The moratorium on term loans first announced by the Reserve Bank of India (RBI) in March 2020, following the Covid-19 pandemic, ends on 31 August 2020 and has been extended by May 2020 for a further three months. As industry leaders’ clamor for enlargement and banks oppose it just as vehemently, the issue of further moratorium extension has become highly contentious. When RBI Governor Shaktikanta Das and members of the Confederation of Indian Industry (CII) interacted on 27 July 2020, HDFC Ltd Chairman Deepak Parekh was emphatic that any further extension would hurt intermediaries in the financial sector, particularly smaller NBFCs.
Parekh ‘s point was that borrowers who should pay will not pay, use the moratorium, and delay payments.
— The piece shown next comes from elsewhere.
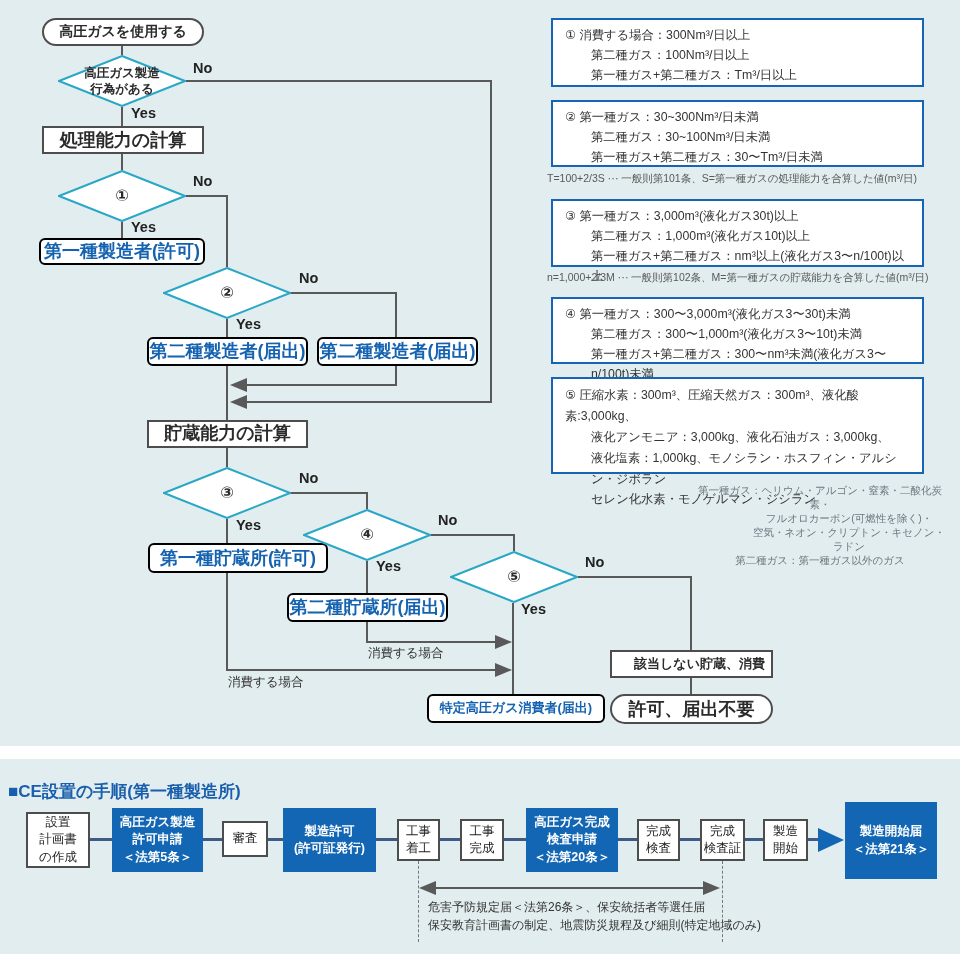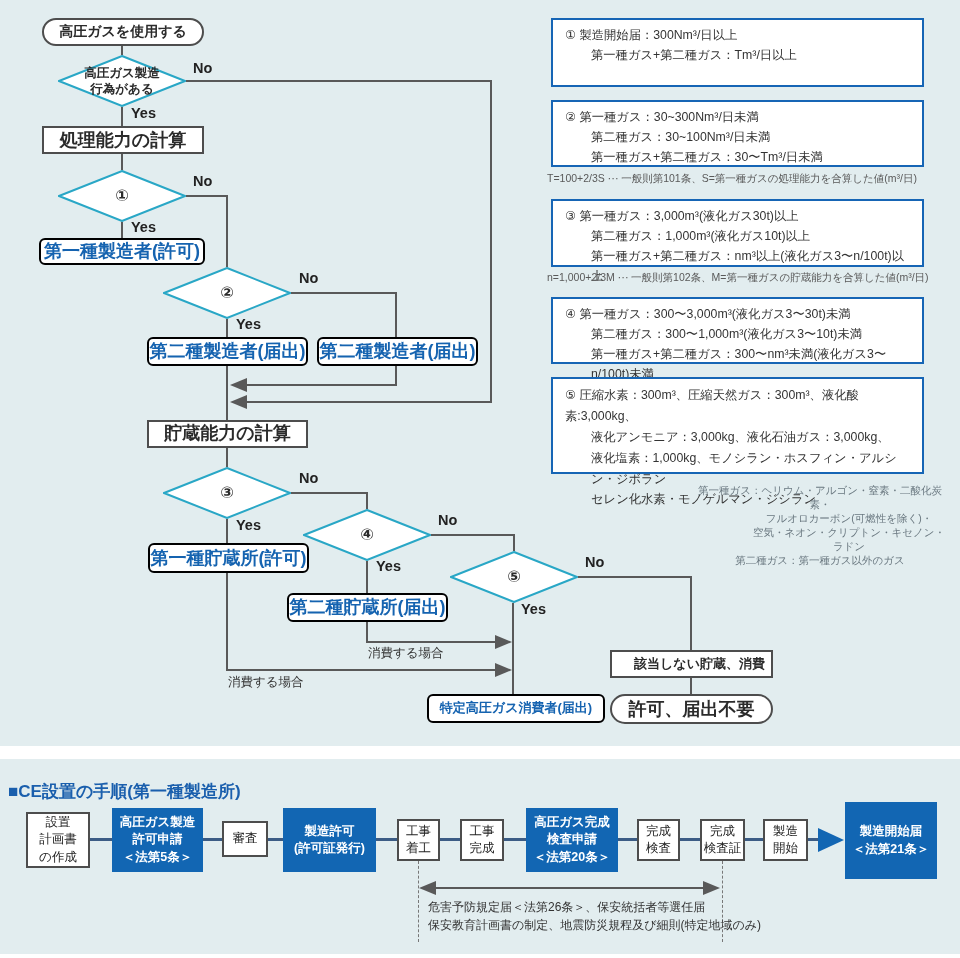"① 製造開始届：300Nm³/日以上" div { text: 製造開始届 -> 消費する場合 }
His words echoed the sentiments expressed earlier by the Chairman of State Bank of India, Rajnish Kumar, who had expressed the view that the moratorium was not to be extended.
Rakesh Mittal, managing director, Bharti Enterprises, on the other hand, was no less emphatic that failure to extend the moratorium would lead to an increase in non-performing assets (NPAs).
Mittal has cautioned against the increase in the NPA ratio from 8.5 percent in March 2019 to 12.5 percent in the baseline scenario by March 2021, and 14.7 percent in the ‘substantial stress” scenario and is a tough consideration for RBI, as it did in the context of the RBI’s latest Financial Stability Report
It’s not too long to make a call. The moratorium could still be a month off, but the Committee on Monetary Policy is expected to meet on 4 August. In the Development and Regulatory Policies section that is part of the Bank’s Monetary Policy Statement, RBI usually makes decisions such as whether or not to continue the moratorium.
And what is RBI supposed to do? Firstly, it should be made clear that it was never intended for the moratorium to constitute an overall RBI order for banks to give the borrowers a moratorium. The regulator placing the ball squarely in the court of borrowers was an enabler, a hesitation. Provided that a moratorium would be allowed, the classification of properties would be prevented.
Therefore, the demand from Parekh is here and there. Lenders are not obliged to grant a moratorium even today. They are free to grant or deny according to their assessment of the case ‘s merits.
For their part, lenders know well that a moratorium is not an exception, it is just a tool for short-term cash management in times of stress.
The request from borrowers to extend moratoria, on the other hand, has some validity, even if bankers are constrained in the sense that if RBI withdraws its regulatory abstention, they would not be able to grant a moratorium and thus to ease the stand-off in the classification of properties.
Yet this does not mean that the moratorium will be extended by RBI. Today the ball is the court of the RBI.